**Problems to work on**
**A.** From the reply about cachexia syndrome prevalence, extract the stretch from "Since there doesn’t" through "for supportive care (?)".
**B.** List every component that the reply about cachexia syndrome prevalence gives in its loose definition of standard supportive care.
**C.** Proceed with the reply about cachexia syndrome prevalence, starting after its final sentence.

Since there doesn’t seem to be much evidence that specific interventions beyond standard supportive care (loosely defined as nursing/nutritionist/OT/PT/social work/spiritual care) improve the severity of cachexia syndrome or reduce patient/family distress, I assume that the “resourcing” you’re referring to is resourcing for routine supportive care (?) Are you saying that funders underestimate the cost of providing routine supportive care for cachexia syndrome in hospices, such that clarifying syndrome prevalence could support calls for more funding for supportive care (?)

If I’ve interpreted your goal correctly, then, rather than trying to mash several disparate definitions of cachexia syndrome together to get a prevalence estimate, is there any reason why you couldn’t do an observational study in which you assess each patient using both the most conservative definition AND the most liberal definition of cachexia syndrome, and then compare the amount of supportive care required for patients who satisfy only one versus both definitions ? This exercise might give you a min/max estimate of the funding that’s needed to support these patients (?)

**Material provided**
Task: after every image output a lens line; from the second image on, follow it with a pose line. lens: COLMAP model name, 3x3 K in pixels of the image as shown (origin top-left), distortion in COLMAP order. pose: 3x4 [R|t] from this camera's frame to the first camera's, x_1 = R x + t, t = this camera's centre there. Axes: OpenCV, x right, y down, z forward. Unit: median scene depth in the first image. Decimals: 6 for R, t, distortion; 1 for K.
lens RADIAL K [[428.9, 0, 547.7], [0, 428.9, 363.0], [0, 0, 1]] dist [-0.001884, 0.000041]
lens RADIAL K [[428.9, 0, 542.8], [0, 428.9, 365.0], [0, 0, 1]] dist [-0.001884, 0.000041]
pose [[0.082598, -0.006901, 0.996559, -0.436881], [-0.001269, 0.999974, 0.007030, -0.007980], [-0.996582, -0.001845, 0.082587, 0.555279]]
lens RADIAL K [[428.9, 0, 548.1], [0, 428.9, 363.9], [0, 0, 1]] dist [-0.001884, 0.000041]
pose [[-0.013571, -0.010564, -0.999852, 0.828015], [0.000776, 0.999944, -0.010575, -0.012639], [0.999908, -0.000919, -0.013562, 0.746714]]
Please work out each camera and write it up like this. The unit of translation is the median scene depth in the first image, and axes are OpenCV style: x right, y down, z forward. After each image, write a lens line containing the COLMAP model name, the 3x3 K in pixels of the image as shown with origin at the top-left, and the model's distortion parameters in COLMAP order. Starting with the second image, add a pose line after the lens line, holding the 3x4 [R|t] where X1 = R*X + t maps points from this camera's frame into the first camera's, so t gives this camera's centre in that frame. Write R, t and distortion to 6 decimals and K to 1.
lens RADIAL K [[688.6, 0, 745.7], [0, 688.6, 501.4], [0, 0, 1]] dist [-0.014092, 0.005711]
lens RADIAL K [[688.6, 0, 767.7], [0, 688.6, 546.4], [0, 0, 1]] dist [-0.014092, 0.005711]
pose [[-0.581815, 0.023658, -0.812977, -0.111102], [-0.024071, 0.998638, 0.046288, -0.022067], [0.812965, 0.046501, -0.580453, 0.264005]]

**Responses**
**A.**
Since there doesn’t seem to be much evidence that specific interventions beyond standard supportive care (loosely defined as nursing/nutritionist/OT/PT/social work/spiritual care) improve the severity of cachexia syndrome or reduce patient/family distress, I assume that the “resourcing” you’re referring to is resourcing for routine supportive care (?) Are you saying that funders underestimate the cost of providing routine supportive care for cachexia syndrome in hospices, such that clarifying syndrome prevalence could support calls for more funding for supportive care (?)

**B.**
nursing
nutritionist
OT
PT
social work
spiritual care

**C.**
Hi Frank,

correct to say that the condition doesn’t actually exist but that it’s a continuum of disease.

A fair point. This was also captured in Ken Fearon’s 2011 consensus paper as pre-cachexia, cachexia & refractory cachexia (discretisation of continuous variables!). Pre-cachexia is a key point to intervene but the condition remains invisible at that point.

Best,

i

Creating labels as they did is misleading, counterproductive, and information-losing. It requires you to add more variables to the analysis to make up for this loss of information. Some researchers will go so far as to claim there are subtypes of the disorder, rediscovering the lost information caused by binning.